In the one percenter’s corner of the room, Heather explains to Terry that the cabinets in their new home are over budget.  How far over budget?  Well, take the national debt of Spain and then multiply it by seven.  Terry takes the news well and he has himself another sip of the sparkling wine and he looks up briefly to thank the heavens that women will always bend to societal pressure to look as perfect as is humanly and surgically possible so he can provide all of the cabinets his family might ever require.

On the other side of the room, Meghan wants to make sure that Shannon is okay with her and she brings up the time when Shannon’s eyes spit fire mixed with hazardous chemicals because her husband deigned to look at another woman, and Shannon tells her that Meghan was not the issue.  The issue was that David never drinks and he did that day and then he didn’t introduce her to a woman he was standing next to and Meghan smiles thinly and backs the fuck away, which is where she should have stayed, but we’ll get to her misstep in a moment.
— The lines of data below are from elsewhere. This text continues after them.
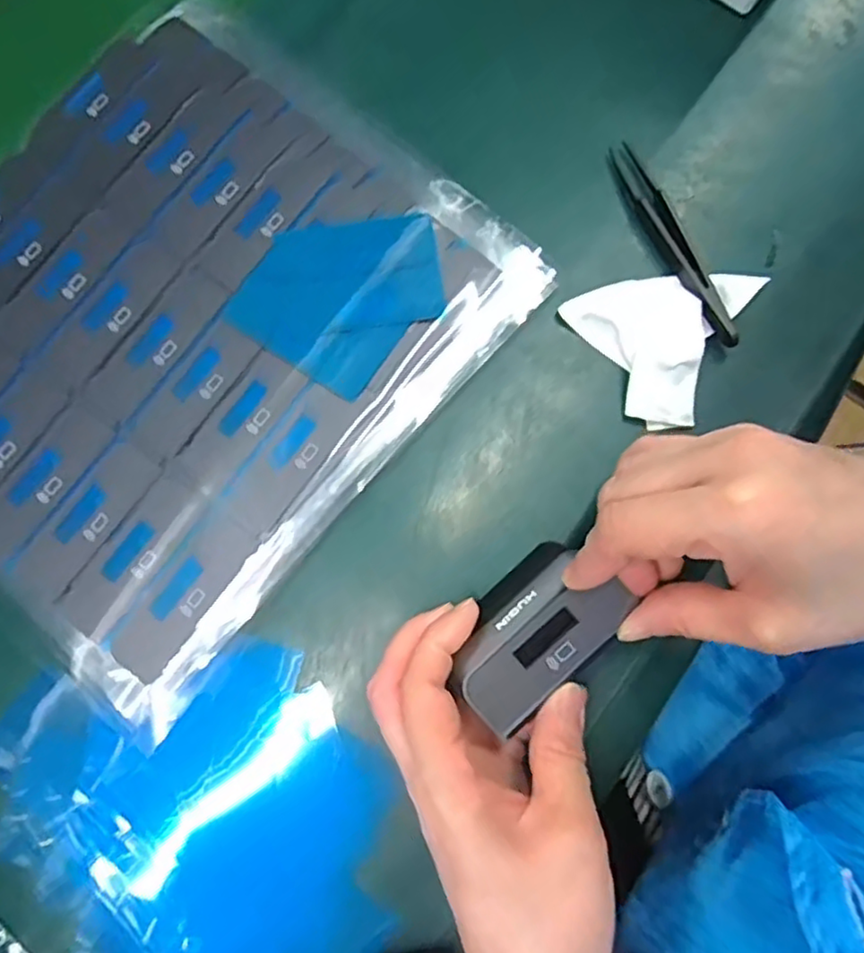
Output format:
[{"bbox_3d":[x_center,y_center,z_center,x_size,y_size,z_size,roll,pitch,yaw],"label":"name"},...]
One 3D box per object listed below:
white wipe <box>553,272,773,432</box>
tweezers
[{"bbox_3d":[0.108,-0.058,0.293,0.085,0.012,0.068,-8,82,4],"label":"white wipe"},{"bbox_3d":[0.114,-0.110,0.303,0.017,0.008,0.109,-27,79,-3],"label":"tweezers"}]

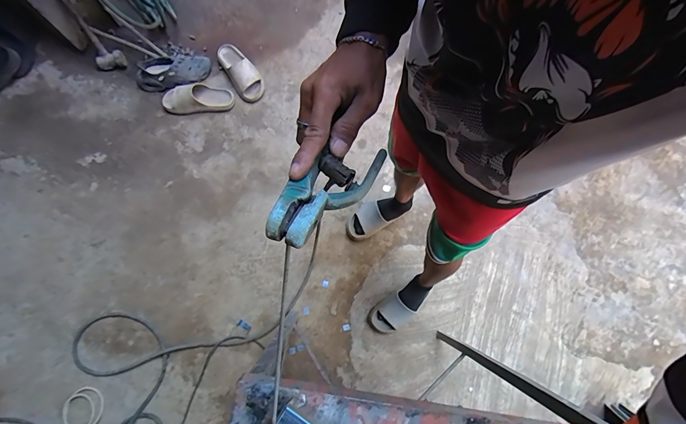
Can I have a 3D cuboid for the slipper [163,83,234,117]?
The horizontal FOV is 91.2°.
[{"bbox_3d":[-0.642,-0.506,1.475,0.304,0.068,0.133,-8,74,-4],"label":"slipper"}]

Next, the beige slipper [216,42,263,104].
[{"bbox_3d":[-0.470,-0.651,1.518,0.123,0.070,0.322,-32,77,-10],"label":"beige slipper"}]

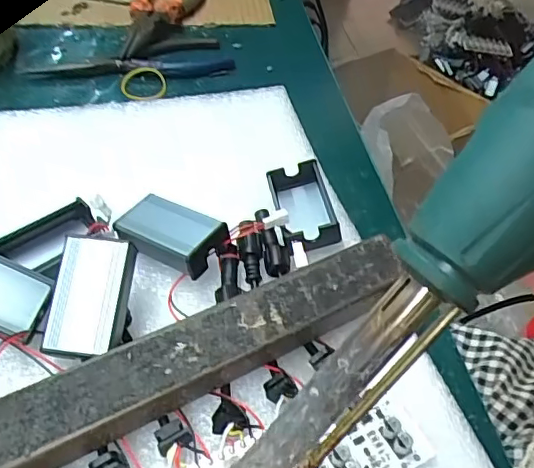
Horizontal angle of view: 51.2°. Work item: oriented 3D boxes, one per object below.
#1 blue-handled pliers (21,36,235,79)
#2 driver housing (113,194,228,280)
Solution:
[{"bbox_3d":[-0.102,-0.127,0.416,0.145,0.016,0.049,-12,47,-15],"label":"blue-handled pliers"},{"bbox_3d":[-0.047,-0.002,0.269,0.050,0.015,0.029,25,47,18],"label":"driver housing"}]

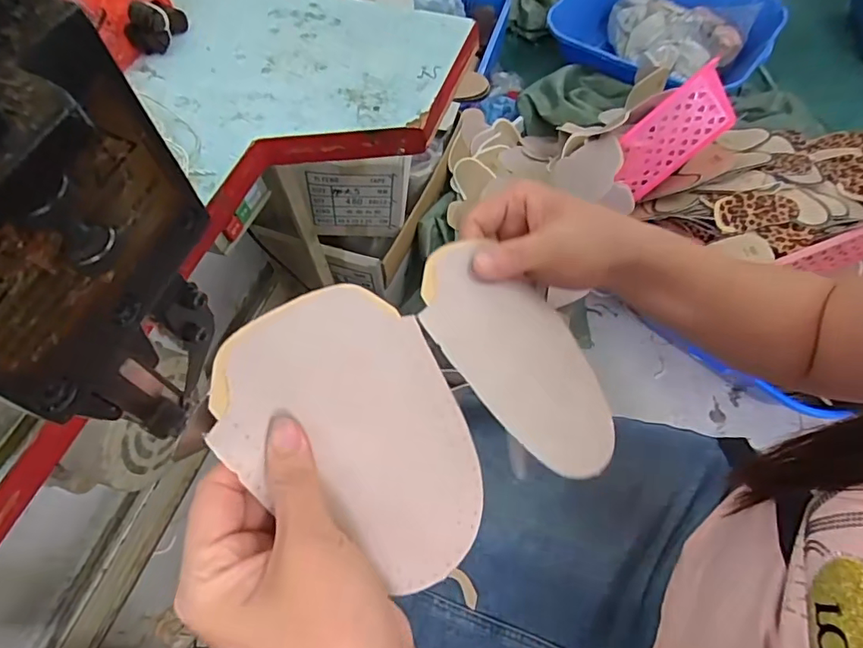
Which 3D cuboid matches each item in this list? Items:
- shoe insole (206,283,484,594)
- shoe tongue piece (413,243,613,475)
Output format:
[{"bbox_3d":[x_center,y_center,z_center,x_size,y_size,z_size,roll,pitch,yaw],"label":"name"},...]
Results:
[{"bbox_3d":[-0.028,0.049,0.233,0.098,0.011,0.133,-42,98,-28],"label":"shoe insole"},{"bbox_3d":[0.051,0.013,0.278,0.086,0.010,0.135,-29,77,-40],"label":"shoe tongue piece"}]

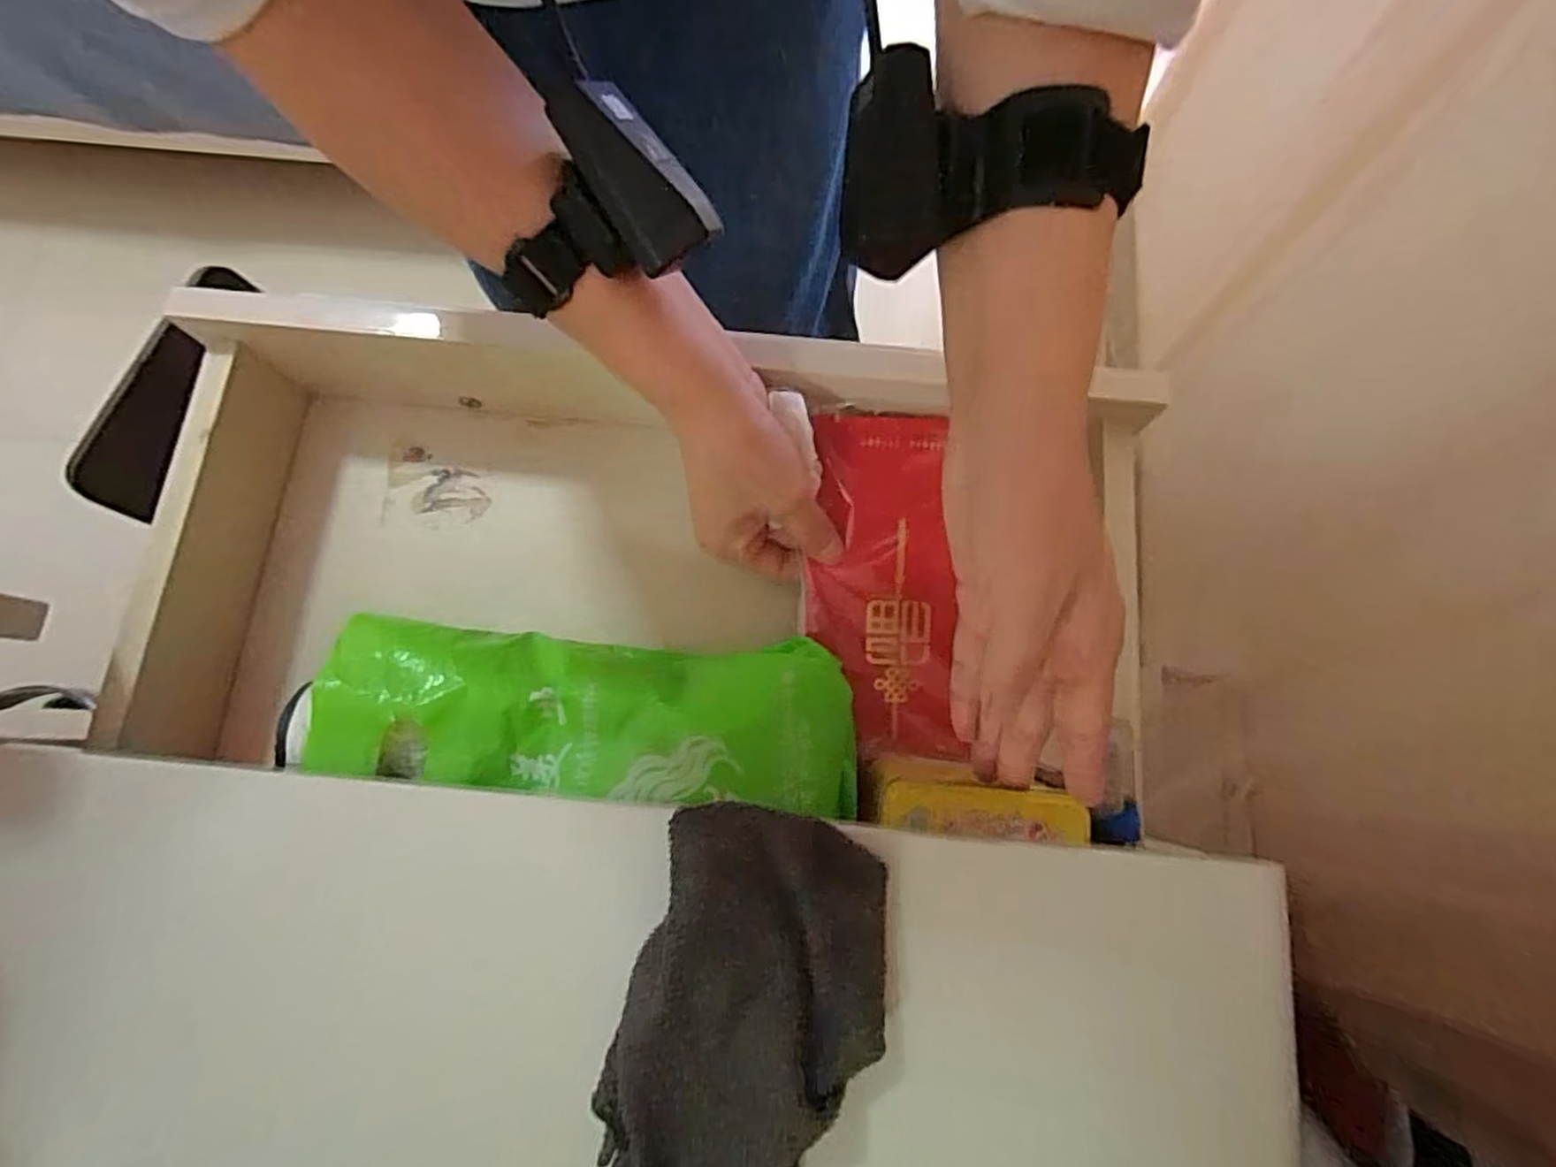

First there’s a winery with sex dolls to visit!  The entire group takes the bus to the vineyard and the owner allows them to taste the wine straight from the barrels.  Heather allows the guy to use the long instrument that extracts the wine and then waits for him to pour it into a glass before she takes a sip, but Tamra insists that she suck off the instrument and she puts it directly into her mouth and then wipes the corners of her lips like she just blew a guy covertly in a basement.  Meghan follows Tamra’s lead and Tamra now really likes Meghan in much the same way she likes Lizzie after their anal sex bonding session.  

Tamra is just extremely classy and such a girl’s girl.  She’d never betray you – said nobody ever.

On the last night in Napa, the group attends a dinner at a home that has a pizza oven – and that means that I’d like to live there – and Heather makes yet another toast about her love of bubbles and it’s all silly and light and then Shannon basically throws up all over the festivities and the vomit is chunky and impossible to dry clean.  I think that Meghan should have just left it all alone now that Shannon has tossed away the maps she had been carrying of places to bury Meghan’s body, but Meghan calmly explains that she was offended when she called Shannon to ask about the appetizers for the charity and Shannon was so dismissive of her on the phone.  Bad move, Meghan.  Only normal people can hear an honest statement and explain or apologize or calmly disagree.  

Shannon is not normal. 

Shannon was annoyed that Meghan didn’t use her married name when she called her.  Shannon is furious that Meghan contacted her on a cell phone that has a number so private, even her army of therapists and homeopaths don’t know the number.  Shannon cannot believe Meghan called her when her children were in the car with her.  Shannon can hardly think straight through the rage that boils within her like her entire body is a cauldron when Meghan talks about how she’s just trying to do something for charity, but she finally regains her strength and stands up and announces, “I start charities, Meghan!” and then she walks away, refusing to deal with being attacked by the woman who didn’t raise her voice even once.

Thank goodness the rest of her life is brimming with such joy or I’d really be concerned for Shannon’s wellbeing.